Not all good investments are exciting, disruptive, world-changing ventures. Some of the best investments are well-run businesses that make life a little easier for their customers and increase sales along the way. student loan processor Nelnet (NYSE: NNI) falls into the second category. It’s one of Wall Street’s best-kept secrets, with a market capitalization of just $3.6 billion, even though it’s gained 33% in the past year. Stocks are still trading just below $100, and if you have that amount available to invest after paying your bills and saving for an emergency fund, you should consider buying a stock.

More than student loans

Nelnet is known (if known at all) for its massive student loan book, though it operates several businesses that together make it a financial services juggernaut. It is not creating new loans at this point, although it carries nearly $20 billion in loans on its balance sheet and expects $2.2 billion in loan repayments over the next few years. . It therefore relies on its other businesses to offer it new avenues for growth.

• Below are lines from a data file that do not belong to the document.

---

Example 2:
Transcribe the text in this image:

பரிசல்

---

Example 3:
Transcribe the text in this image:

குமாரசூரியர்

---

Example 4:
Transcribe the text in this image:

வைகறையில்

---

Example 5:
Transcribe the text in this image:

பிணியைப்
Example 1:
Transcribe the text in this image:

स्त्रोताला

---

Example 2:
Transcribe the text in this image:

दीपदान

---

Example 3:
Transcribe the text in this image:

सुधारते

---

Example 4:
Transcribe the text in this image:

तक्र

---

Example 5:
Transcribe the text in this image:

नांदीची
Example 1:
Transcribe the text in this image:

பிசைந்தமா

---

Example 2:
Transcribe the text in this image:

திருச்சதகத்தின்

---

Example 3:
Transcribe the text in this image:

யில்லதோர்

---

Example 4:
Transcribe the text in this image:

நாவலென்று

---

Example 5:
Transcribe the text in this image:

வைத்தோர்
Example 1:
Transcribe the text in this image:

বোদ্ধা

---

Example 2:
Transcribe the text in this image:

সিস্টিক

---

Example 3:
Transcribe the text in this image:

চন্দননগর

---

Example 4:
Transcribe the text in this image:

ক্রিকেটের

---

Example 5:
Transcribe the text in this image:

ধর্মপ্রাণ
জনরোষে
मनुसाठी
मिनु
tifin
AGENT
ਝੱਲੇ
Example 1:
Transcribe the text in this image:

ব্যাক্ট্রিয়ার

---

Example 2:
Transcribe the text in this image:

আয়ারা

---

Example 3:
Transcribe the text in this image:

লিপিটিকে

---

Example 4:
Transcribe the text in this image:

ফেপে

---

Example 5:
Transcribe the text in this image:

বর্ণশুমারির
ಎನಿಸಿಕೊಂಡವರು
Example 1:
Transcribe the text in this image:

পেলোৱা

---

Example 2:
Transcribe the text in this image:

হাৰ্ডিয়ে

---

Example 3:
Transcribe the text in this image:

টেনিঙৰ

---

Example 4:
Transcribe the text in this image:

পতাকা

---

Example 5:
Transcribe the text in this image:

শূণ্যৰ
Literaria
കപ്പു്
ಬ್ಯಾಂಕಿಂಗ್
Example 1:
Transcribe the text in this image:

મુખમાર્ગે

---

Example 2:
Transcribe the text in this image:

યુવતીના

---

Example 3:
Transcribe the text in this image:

Image source: Getty Images.

Nelnet is more like a conglomerate than a single company, running several different businesses, some of which feed off each other and some that are separate. It operates four main divisions: Asset Generation and Management (AGM), which is primarily its student loan portfolio but also its investment arm; Lending Service and Systems (Nelnet Diversified Services, or NDS), which offers various services related to loan origination and technology; education technology services and payment processing (Nelnet Business Services, or NBS), which offers a wide range of services such as payment solutions and management solutions for educational institutions; and Nelnet Bank (Nelnet Financial Service, or NFS). It also has an “other” segment that includes Allo, its communications service that serves Nebraska and Colorado, and a cyberfusion center, which focuses on cybersecurity. The company earns money through interest income in the AGM segment and Nelnet bank and fee-based income in the other segments.

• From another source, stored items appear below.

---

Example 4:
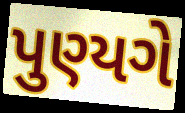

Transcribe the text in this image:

પુણ્યગે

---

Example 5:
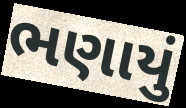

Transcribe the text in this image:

ભણાયું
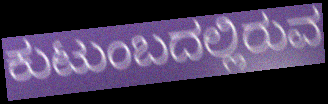
ಕುಟುಂಬದಲ್ಲಿರುವ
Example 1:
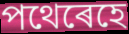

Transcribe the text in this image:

পথেৰেহে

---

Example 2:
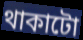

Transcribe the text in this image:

থাকাটো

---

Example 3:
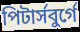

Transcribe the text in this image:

পিটাৰ্সবুৰ্গে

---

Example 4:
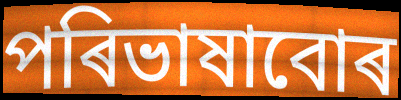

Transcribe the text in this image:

পৰিভাষাবোৰ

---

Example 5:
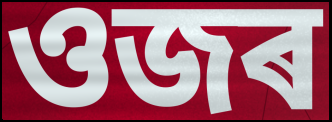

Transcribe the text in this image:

ওজৰ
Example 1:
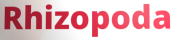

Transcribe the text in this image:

Rhizopoda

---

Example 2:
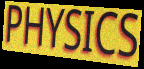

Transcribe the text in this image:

PHYSICS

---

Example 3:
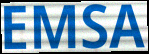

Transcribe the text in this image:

EMSA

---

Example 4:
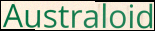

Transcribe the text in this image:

Australoid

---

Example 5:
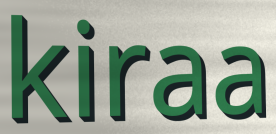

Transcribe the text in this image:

kiraa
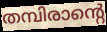
തമ്പിരാന്റെ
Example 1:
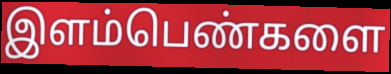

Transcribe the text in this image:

இளம்பெண்களை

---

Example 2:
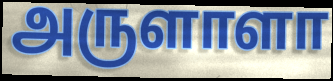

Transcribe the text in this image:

அருளாளா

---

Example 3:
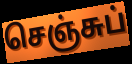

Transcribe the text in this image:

செஞ்சுப்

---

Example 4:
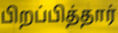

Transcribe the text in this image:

பிறப்பித்தார்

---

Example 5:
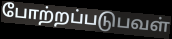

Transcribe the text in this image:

போற்றப்படுபவள்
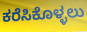
ಕರೆಸಿಕೊಳ್ಳಲು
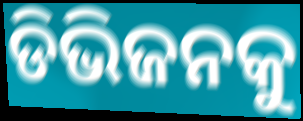
ଡିଭିଜନକୁ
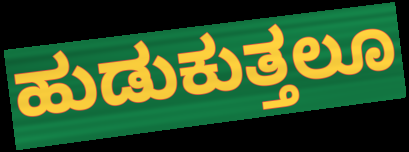
ಹುಡುಕುತ್ತಲೂ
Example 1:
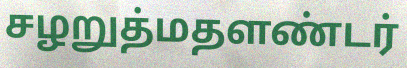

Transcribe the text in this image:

சழறுத்மதளண்டர்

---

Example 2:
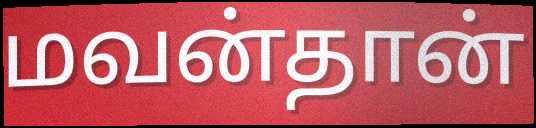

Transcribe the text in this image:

மவன்தான்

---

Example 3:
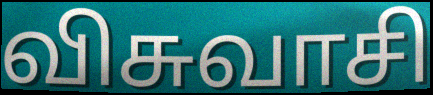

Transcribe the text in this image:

விசுவாசி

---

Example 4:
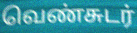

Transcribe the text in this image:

வெண்சுடர்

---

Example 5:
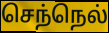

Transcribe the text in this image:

செந்நெல்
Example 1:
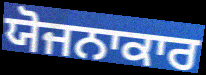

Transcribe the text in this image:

ਯੋਜਨਾਕਾਰ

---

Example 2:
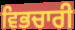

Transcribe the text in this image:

ਵਿਭਚਾਰੀ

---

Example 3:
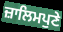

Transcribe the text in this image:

ਜ਼ਾਲਿਮਪੁਣੇ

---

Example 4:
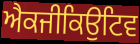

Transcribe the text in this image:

ਐਕਜੀਕਿਉਟਿਵ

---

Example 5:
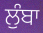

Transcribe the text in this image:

ਲੁੰਬਾ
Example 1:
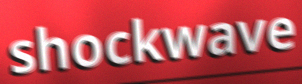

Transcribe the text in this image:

shockwave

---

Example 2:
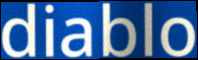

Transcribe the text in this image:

diablo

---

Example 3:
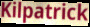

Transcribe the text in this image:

Kilpatrick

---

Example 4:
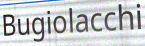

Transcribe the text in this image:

Bugiolacchi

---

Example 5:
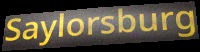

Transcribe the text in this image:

Saylorsburg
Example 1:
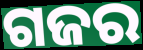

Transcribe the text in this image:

ଗଜର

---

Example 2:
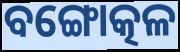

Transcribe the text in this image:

ବଙ୍ଗୋତ୍କଳ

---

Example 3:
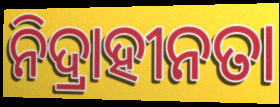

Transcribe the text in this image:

ନିଦ୍ରାହୀନତା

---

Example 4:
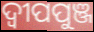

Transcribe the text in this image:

ଦ୍ୱୀପପୁଞ୍ଜ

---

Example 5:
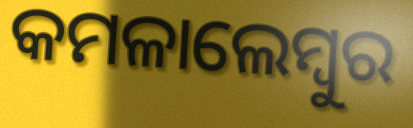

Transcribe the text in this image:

କମଳାଲେମ୍ବୁର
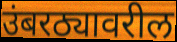
उंबरठ्यावरील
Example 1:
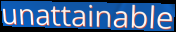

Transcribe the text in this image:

unattainable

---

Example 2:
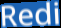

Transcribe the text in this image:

Redi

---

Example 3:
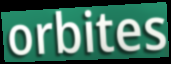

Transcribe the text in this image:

orbites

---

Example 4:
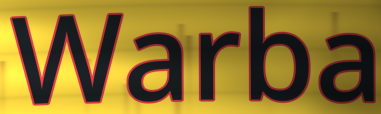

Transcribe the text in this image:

Warba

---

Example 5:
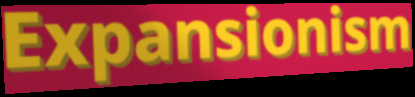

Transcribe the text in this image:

Expansionism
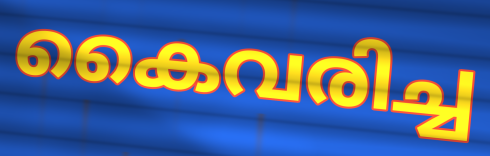
കൈവരിച്ച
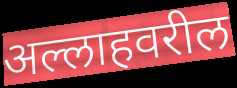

The company is leaning into fintech (financial technology), using technology to power its interconnected systems and deliver an enhanced customer experience. The bank is a continuum of the company’s services, providing digital banking services and offering solutions such as student debt consolidation.

How is Nelnet?

The $20 billion in student loans on Nelnet’s books are federally guaranteed, so it’s just sitting there making money for the company. Nelnet recorded $83.1 million in net interest income from the AGM segment in the third quarter, compared with $80.2 million in the same quarter a year earlier.

At the end of the third quarter, Nelnet was servicing $514 billion in government-held student debt for more than 15.8 million borrowers. Loan servicing (NDS) segment revenue was $112 million, down slightly year-over-year, and the segment reported a pandemic-related net loss. NBS segment revenue increased 15% year-over-year to $85.3 million. Nelnet Bank, which launched in 2020, had a loan portfolio of $192 million. Earnings per share in the third quarter were $1.38, down year-over-year as the company grapples with coronavirus-related issues, such as debt carryover. The company obviously has a large market and varied growth paths, and it adds services, such as the relatively new Nelnet bank.

Investors loved Nelnet last year, but it’s been down a bit so far in 2022. Even at a price of $95, the stock is trading at just 7.5 times trailing 12-month earnings, which is cheap even when it comes to financial services stocks. Its three-year share price gains are roughly on par with the S&P 500:

NNI Chart

NNI given by Y charts.

The company also pays a dividend, which yields a lower-than-average rate of 0.94%, though that’s not necessarily a reason to avoid the stock. More importantly for investors, Nelnet is a solid and growing company that can add great value to a diversified portfolio.

This article represents the opinion of the author, who may disagree with the “official” recommendation position of a high-end advice service Motley Fool. We are heterogeneous! Challenging an investing thesis — even one of our own — helps us all think critically about investing and make decisions that help us become smarter, happier, and wealthier.